Found a seat at a small table with a partial view of Boylston Street.  Outside, against a building, rested several pieces of crowd-control fencing/barricades left from the marathon.  Other than that, people bustled by, going about their daily business (just a block form the marathon finish line).  I became quite reflective and thought about how events like the marathon bombings and Sandy Hook shootings can be supplanted every so subtly.

I want to visit the memorial.  I should go to the finish line also.

Four or five large media trucks lined Boylston Street at Copley Plaza (the site of the memorial). As I drew closer to the memorial site, my attention turned to the large number of items left there - flowers, hats, sneakers, notes, flags, shirts...

For the most part, the people moved about the memorial in silence.  Many were taking pictures or videos.  Everyone seemed to be reflecting.

I didn't think I'd become this emotional. As my eyes scanned the uncounted messages that had been written, tears started to form.

A hand-written message written by a child caught my eye.  It read:

I'm so sorry.
                  -Emma

So true, Emma.  So true.

Monday, April 22, 2013

Marathon Monday 2013.

Monday of last week started like many of the Patriot's Days have for me over the past ten years or so.

I was working in the Back Bay section of Boston.  This particular job happens to be a temporary consulting position.  The other two jobs I've held in the past ten years were permanent, but also in Back Bay.  I was an Accounting Manager for companies located in the John Hancock Tower and The Prudential Center - both with views of Boylston Street.

I have completed the Boston Marathon twice, but I haven't run Boston in over 10 years.  But, as the saying goes, once you run Boston, it never leaves you.  If I get an opportunity to be "part" of the marathon, I take it.  My part for the past ten years has been as a spectator - whether I watch it on television or whether I take a break from the office and walk down to Bolyston Street.

Last Monday, at about 12:30, I left my desk and walked down Clarendon Street to the corner of Bolyston Street and watched as the runners who had completed their 26.2 miles did their cooldown and walked in the direction of the Public Gardens and Boston Common.  They had just completed the premiere marathon in the world.

Before heading back to the office, I decided to try to get closer to the finish line.  This meant walking back up Clarendon and then taking a right toward the Boston Public Library.  I walked behind the library and started right on Exeter Street toward Boylston, but it was packed with people.  And there was no sun and it was chilly (even for April in Boston).  I decided to head back to the office.

I spent the next hour and a half or so preparing for a 3:00 meeting while also checking on marathon news via boston.com.  Sarah was keeping me up to date on Joey McIntyre's progress.  LOL.
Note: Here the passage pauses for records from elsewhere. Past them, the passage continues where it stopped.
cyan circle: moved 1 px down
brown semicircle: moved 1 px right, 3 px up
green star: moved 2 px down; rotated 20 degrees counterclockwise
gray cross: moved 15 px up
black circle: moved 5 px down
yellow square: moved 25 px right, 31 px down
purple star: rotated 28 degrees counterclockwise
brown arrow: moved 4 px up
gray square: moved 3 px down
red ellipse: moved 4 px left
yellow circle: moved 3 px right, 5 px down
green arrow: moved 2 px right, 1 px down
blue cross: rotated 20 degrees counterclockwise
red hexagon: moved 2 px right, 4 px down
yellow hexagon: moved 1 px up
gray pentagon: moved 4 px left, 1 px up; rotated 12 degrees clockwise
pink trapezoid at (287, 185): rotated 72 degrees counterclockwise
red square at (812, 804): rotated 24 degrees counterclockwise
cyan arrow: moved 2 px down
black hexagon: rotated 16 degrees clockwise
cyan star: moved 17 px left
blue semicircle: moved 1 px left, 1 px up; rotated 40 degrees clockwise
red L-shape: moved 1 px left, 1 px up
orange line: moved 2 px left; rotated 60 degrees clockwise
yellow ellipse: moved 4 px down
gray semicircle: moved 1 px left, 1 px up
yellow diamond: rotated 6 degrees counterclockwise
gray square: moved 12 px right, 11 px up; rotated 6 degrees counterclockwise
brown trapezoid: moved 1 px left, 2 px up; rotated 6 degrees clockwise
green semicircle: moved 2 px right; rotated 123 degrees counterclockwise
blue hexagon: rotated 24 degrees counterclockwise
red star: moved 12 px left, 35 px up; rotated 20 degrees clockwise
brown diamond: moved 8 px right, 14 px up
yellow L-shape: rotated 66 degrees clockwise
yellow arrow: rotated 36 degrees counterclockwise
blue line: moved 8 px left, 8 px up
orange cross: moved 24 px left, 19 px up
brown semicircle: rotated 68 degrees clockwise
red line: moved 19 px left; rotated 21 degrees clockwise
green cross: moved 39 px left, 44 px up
In hindsight, I heard the explosion at 2:50 while at my desk.  But, at the time, I thought it was an 18 wheeler driving by on the nearby  Mass Pike.

While meeting with this individual, his phone was buzzing off the hook.  Then, at about 3:30, he said "excuse me, I need to check my phone." He turned to me and said there had been an explosion at the marathon.  That is when the talk and speculation started.

I returned to my desk to 6 missed calls, a voicemail, and an email from Sarah.  Having told Sarah that I would likely walk down to check things out at the marathon, she wanted to know I was okay. She was relieved to hear my voice when I called her @3:50 pm on Monday, April 15, 2013.  It was about one hour after the moment our city would be changed forever.

It has been a week since.  What a week.  Too much to digest.  Too many emotions.  Too many questions.  Although difficult to do, I have been trying to focus on the goodness over the evil.  MOST people are good.  Most humans are kind.  Most humans love.

The gentleman in the blue jacket below has been in charge of the finish line for the Boston Marathon for the past 17 years.  He was also my senior year high school homeroom teacher.  He is one of the countless individuals who reached out to help those in need last Monday.  Thank you God for the goodness in the world.